Here's the simplest, most basic way to put some tiles on screen that I found, I hope it helps someone!

-- Core libraries
import "CoreLibs/graphics"
import "CoreLibs/math"
-- Constants
local pd <const> = playdate
local gfx <const>  = playdate.graphics

-- Setup
local tileset = gfx.imagetable.new("images/tilemap_packed-table-32-32.png")
local tilemap = gfx.tilemap.new()
tilemap:setImageTable(tileset)

--[[ 
Our tilemap has been created but it's still EMPTY! We need to feed it some actual level date with tilemap:setTiles().
Now this is the part that should be done with a level editor such as LTdk, but here I'm just gonna fill it with random tile indexes.
]]
local myLevel = {}
for i = 1, 100 do
	table.insert(myLevel, math.random(20))
end

-- tilemap:setTiles(data, width) : where "data" is a 1-D array and "width" is its width on screen IN TILES.
-- For example for a level that just fits the screen (400 px wide), if your tiles are 16 px wide, you wanna set the width to 400/16 = 25 

tilemap:setTiles(myLevel, 13) -- My tiles are 32 pixels, so it takes 13 of them to cover the screen's width.
tilemap:draw(0,0) -- x, y in PIXELS where you wanna start drawing the level

function playdate.update()
end

This successfully displays a "level" made of random tile indexes.
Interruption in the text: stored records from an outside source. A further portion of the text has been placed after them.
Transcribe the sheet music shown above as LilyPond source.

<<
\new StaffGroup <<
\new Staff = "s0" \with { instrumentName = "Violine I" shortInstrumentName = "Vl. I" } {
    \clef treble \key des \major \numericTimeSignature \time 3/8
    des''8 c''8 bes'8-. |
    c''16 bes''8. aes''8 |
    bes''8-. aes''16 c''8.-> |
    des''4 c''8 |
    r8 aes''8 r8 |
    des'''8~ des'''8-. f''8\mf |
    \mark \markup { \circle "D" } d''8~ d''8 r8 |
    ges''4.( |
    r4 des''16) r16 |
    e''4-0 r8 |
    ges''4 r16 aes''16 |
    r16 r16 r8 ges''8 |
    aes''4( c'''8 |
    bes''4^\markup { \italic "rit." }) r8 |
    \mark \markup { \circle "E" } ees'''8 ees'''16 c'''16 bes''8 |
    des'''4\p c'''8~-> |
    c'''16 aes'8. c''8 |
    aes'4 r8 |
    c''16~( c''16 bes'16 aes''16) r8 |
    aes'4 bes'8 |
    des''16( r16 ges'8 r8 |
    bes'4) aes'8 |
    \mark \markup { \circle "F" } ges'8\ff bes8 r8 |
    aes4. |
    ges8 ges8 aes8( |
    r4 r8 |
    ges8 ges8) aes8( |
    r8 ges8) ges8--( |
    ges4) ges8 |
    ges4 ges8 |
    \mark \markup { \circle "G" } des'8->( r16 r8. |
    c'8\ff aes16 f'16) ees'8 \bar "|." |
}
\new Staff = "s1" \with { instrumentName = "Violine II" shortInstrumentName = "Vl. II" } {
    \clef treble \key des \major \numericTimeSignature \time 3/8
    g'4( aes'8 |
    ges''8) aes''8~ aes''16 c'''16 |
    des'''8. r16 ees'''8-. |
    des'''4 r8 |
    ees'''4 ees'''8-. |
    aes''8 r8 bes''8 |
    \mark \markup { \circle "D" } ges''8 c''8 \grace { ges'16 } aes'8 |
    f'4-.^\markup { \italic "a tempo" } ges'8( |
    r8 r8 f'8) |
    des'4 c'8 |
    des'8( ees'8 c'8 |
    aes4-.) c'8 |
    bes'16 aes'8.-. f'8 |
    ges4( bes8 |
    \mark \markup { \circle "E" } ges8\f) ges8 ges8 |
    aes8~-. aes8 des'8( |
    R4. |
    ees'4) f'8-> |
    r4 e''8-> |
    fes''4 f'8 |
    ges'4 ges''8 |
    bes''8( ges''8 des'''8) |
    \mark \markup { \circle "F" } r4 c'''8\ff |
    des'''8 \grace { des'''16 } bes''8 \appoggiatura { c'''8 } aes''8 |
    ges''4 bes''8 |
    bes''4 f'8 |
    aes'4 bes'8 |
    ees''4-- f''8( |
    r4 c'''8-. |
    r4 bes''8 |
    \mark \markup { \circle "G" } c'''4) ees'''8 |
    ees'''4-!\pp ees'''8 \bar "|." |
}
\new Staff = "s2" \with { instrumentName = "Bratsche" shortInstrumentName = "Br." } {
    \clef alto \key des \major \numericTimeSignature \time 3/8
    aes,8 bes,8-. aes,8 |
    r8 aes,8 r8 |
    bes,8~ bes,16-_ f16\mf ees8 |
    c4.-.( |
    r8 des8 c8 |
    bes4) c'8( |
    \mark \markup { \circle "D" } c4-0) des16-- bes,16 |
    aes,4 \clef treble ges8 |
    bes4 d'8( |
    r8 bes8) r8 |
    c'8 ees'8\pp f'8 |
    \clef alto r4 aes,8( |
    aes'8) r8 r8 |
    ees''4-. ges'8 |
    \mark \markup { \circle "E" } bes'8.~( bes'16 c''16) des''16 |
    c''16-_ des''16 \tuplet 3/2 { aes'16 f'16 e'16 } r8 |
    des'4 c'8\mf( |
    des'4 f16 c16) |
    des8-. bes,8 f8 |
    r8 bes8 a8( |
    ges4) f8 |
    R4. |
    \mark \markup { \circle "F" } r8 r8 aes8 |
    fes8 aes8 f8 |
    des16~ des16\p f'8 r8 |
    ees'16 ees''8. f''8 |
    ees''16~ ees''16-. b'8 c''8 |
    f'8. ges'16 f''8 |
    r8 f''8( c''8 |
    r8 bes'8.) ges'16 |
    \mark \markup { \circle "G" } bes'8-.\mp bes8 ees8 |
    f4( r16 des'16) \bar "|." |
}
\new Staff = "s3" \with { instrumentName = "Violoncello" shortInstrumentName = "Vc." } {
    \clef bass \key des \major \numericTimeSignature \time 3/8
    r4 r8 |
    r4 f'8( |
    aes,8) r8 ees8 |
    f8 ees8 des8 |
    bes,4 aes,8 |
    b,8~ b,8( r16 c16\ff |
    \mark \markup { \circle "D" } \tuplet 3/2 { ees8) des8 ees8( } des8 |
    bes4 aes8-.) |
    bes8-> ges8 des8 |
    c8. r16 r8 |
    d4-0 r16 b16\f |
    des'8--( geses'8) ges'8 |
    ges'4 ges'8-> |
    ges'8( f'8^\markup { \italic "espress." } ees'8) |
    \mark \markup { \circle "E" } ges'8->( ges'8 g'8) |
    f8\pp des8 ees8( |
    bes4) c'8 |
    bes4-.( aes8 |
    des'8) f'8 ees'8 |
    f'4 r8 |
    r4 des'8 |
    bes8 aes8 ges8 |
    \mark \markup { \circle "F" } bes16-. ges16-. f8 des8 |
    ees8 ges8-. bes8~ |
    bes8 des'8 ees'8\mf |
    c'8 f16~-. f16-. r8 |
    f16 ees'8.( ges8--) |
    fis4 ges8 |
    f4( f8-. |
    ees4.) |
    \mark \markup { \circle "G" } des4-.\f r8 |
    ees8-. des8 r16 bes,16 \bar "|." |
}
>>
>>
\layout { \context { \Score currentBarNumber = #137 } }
But I do have some questions: Oddly, it seems that using tilemap:setSize() isn't even necessary. Is it because tilemap:setTiles() overrides it?

Also, it seems that if I remove the import lines at the beginning, math and graphics function still work. Why is that? Are they implicitly imported at compile time if I call them somewhere, rendering importing them useless?